▸ **TASK PROMPT**
Output all the data exactly. Pictures do not belong in the copy.

*** RECORDED INFORMATION Section Begins ***

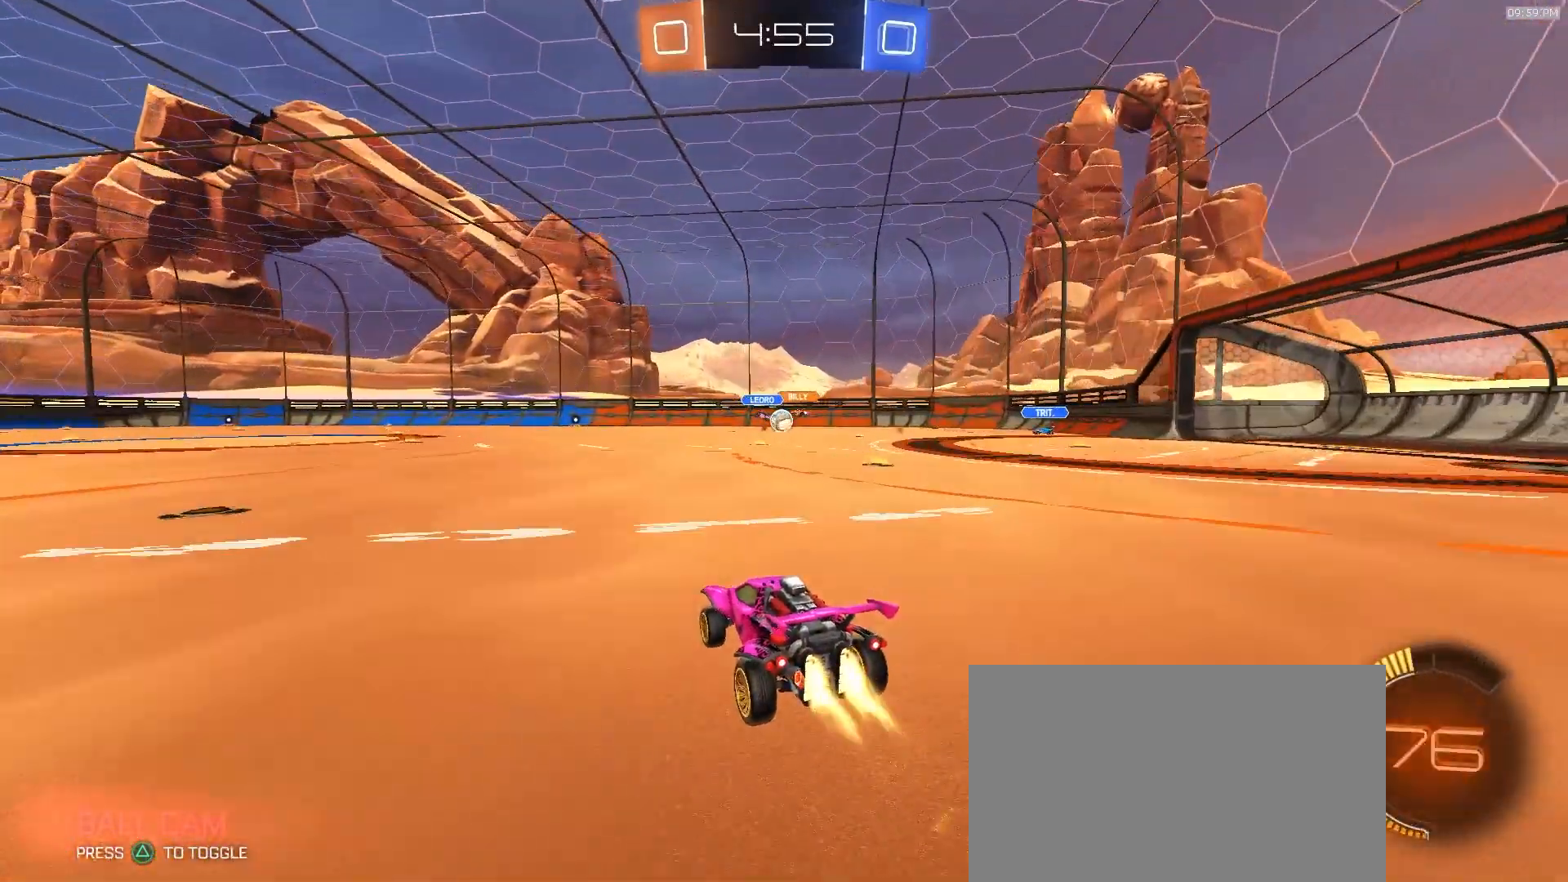
{"buttons": ["R2"], "left_stick": "center", "right_stick": "center", "events": [[67, "left_stick", "right"], [367, "left_stick", "center"]]}
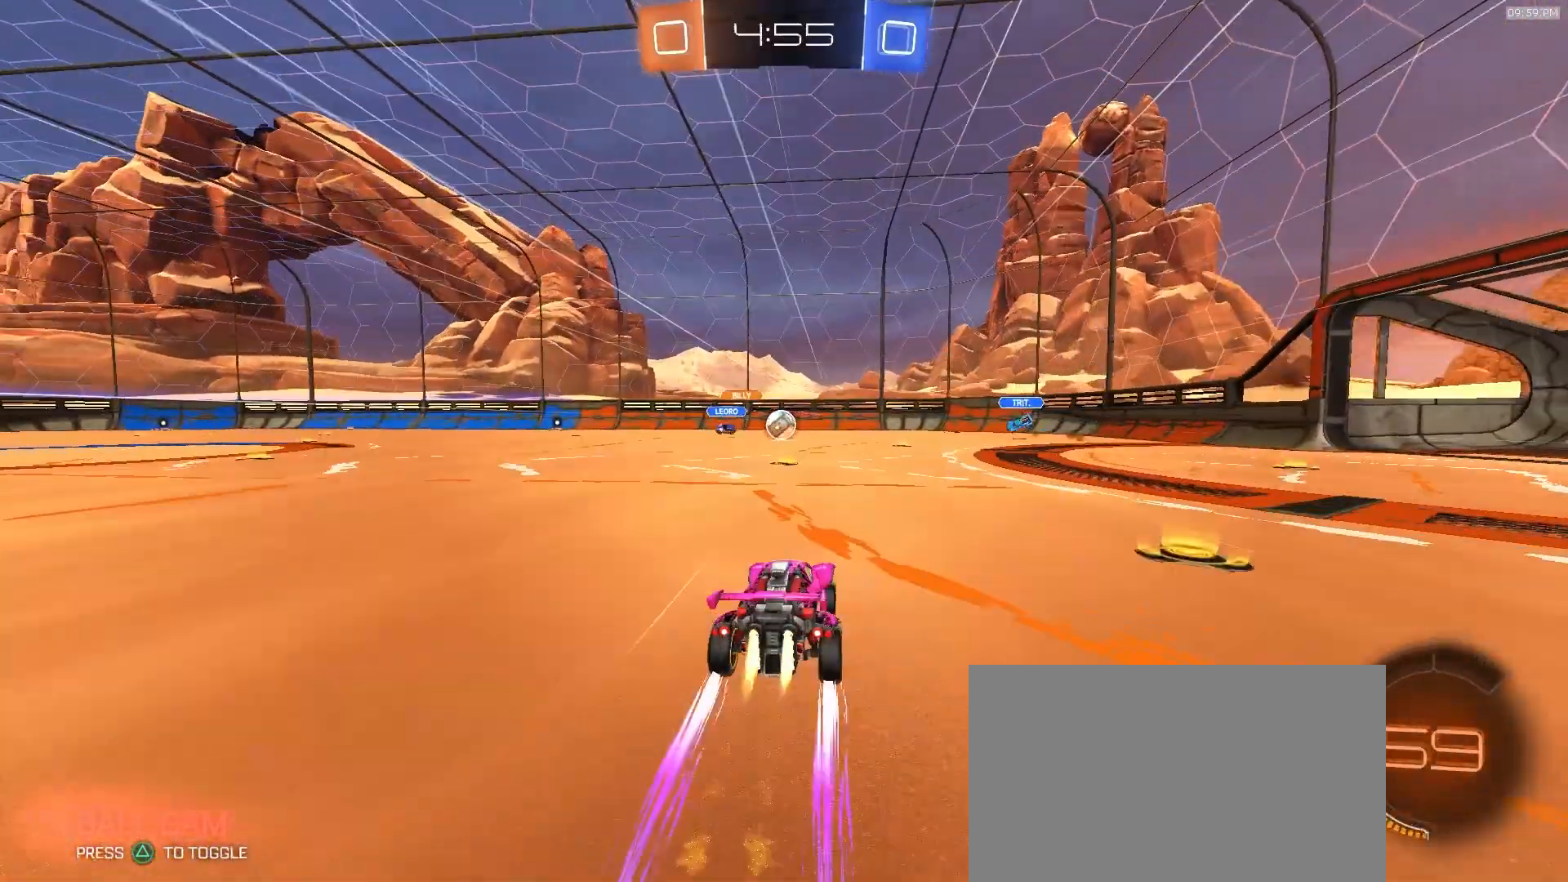
{"buttons": ["R2"], "left_stick": "left", "right_stick": "center", "events": [[117, "left_stick", "left"], [233, "left_stick", "center"], [433, "left_stick", "left"]]}
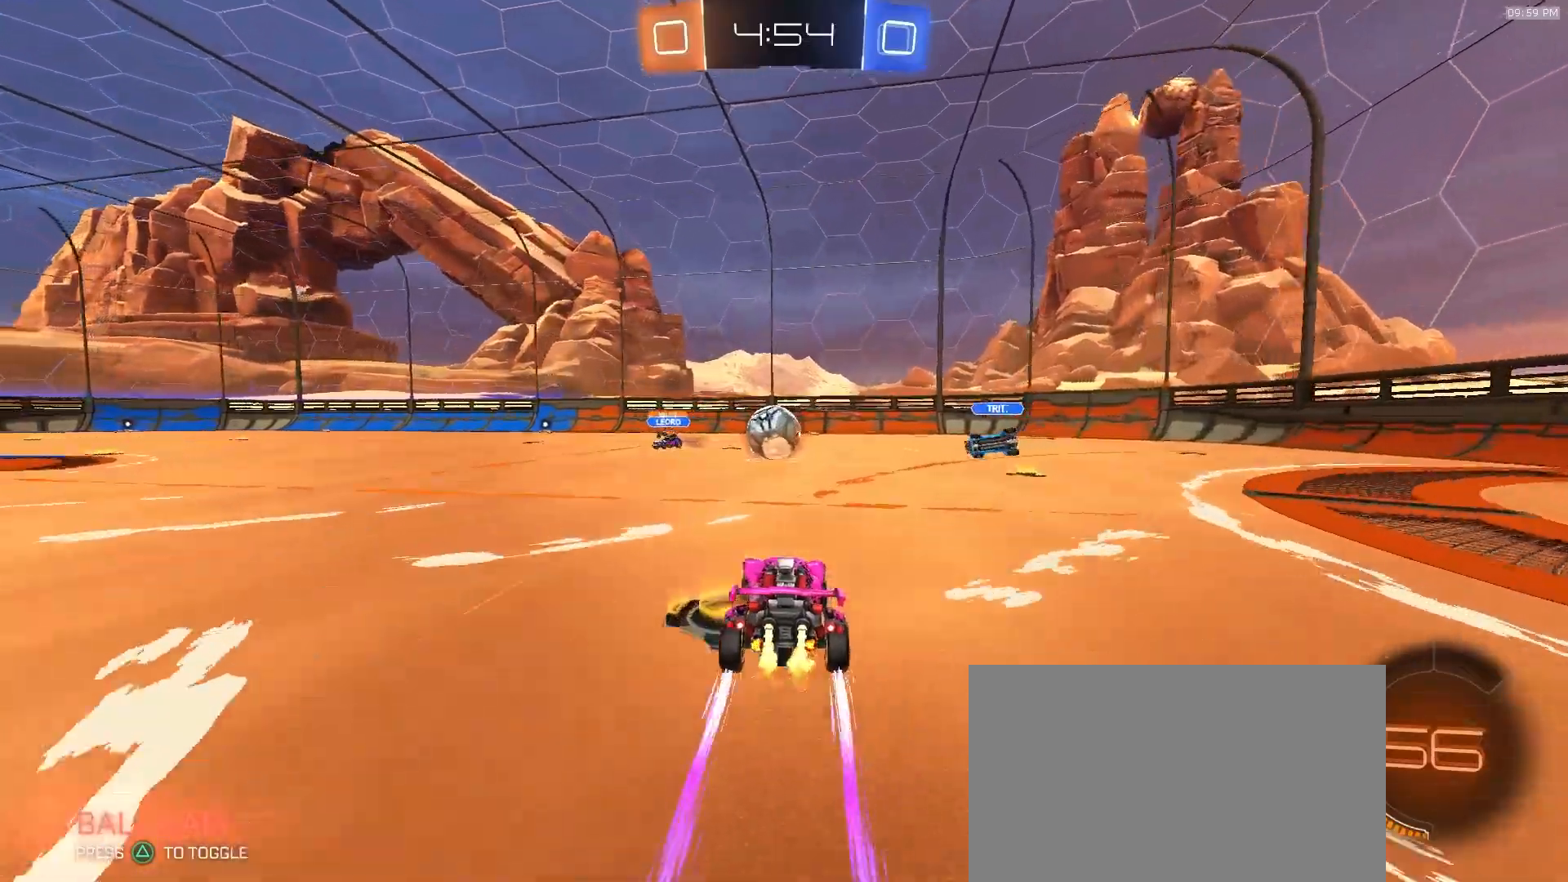
{"buttons": ["R2"], "left_stick": "center", "right_stick": "center", "events": [[83, "left_stick", "center"], [250, "TRIANGLE", "down"], [250, "left_stick", "right"], [317, "left_stick", "center"], [367, "TRIANGLE", "up"]]}
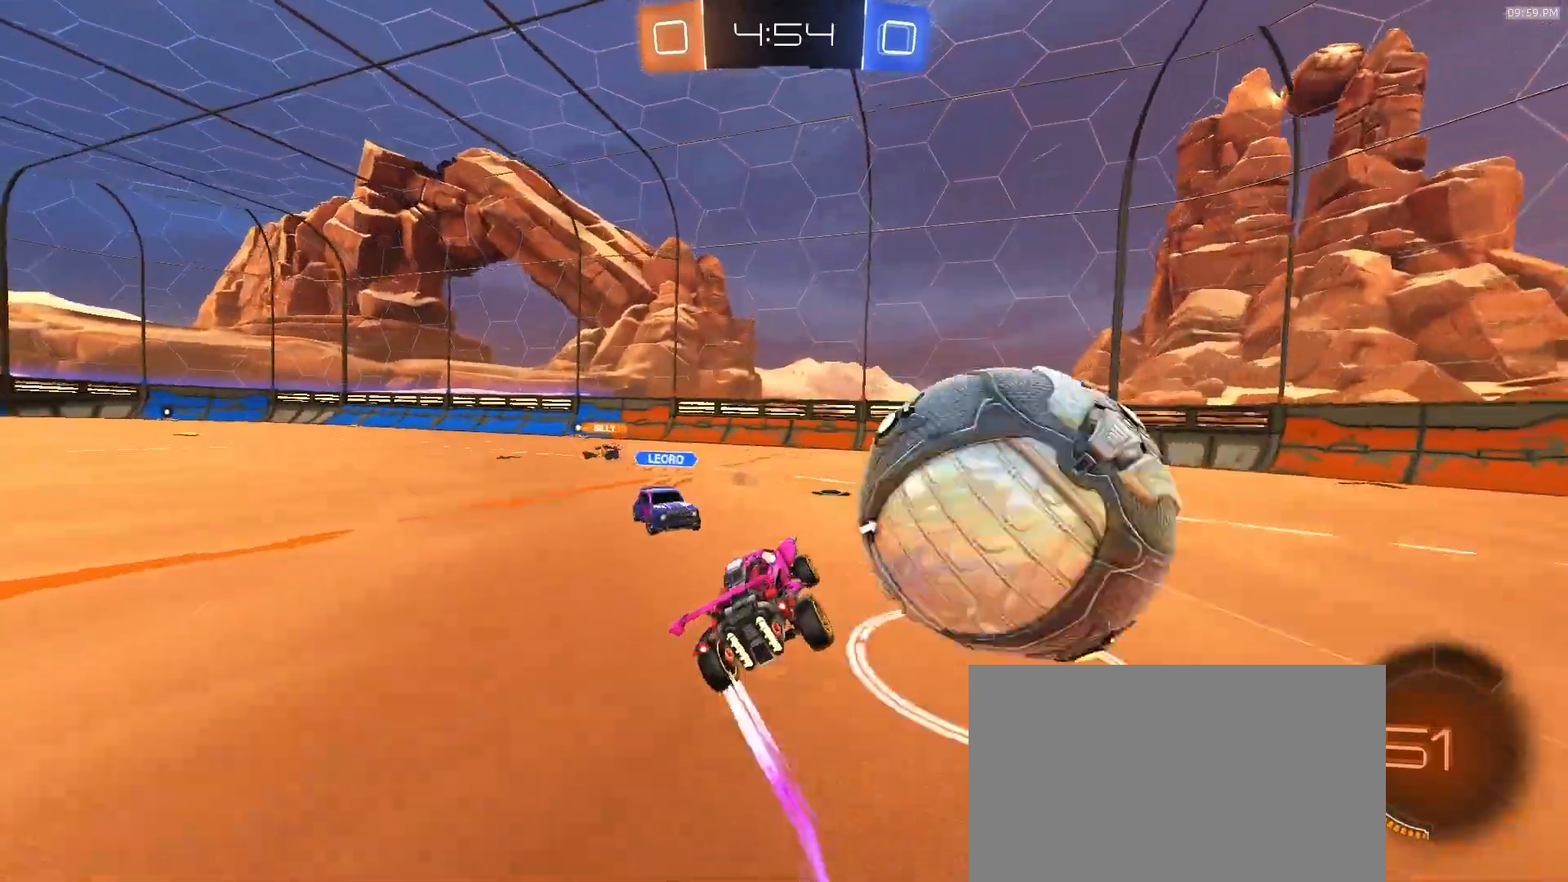
{"buttons": ["R2"], "left_stick": "right", "right_stick": "center", "events": [[167, "TRIANGLE", "down"], [267, "TRIANGLE", "up"], [283, "left_stick", "right"]]}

*** RECORDED INFORMATION Section Ends ***

▸ **RESPONSE TO THE TASK**
{"buttons": ["R2"], "left_stick": "center", "right_stick": "center", "events": [[67, "left_stick", "right"], [367, "left_stick", "center"]]}
{"buttons": ["R2"], "left_stick": "left", "right_stick": "center", "events": [[117, "left_stick", "left"], [233, "left_stick", "center"], [433, "left_stick", "left"]]}
{"buttons": ["R2"], "left_stick": "center", "right_stick": "center", "events": [[83, "left_stick", "center"], [250, "TRIANGLE", "down"], [250, "left_stick", "right"], [317, "left_stick", "center"], [367, "TRIANGLE", "up"]]}
{"buttons": ["R2"], "left_stick": "right", "right_stick": "center", "events": [[167, "TRIANGLE", "down"], [267, "TRIANGLE", "up"], [283, "left_stick", "right"]]}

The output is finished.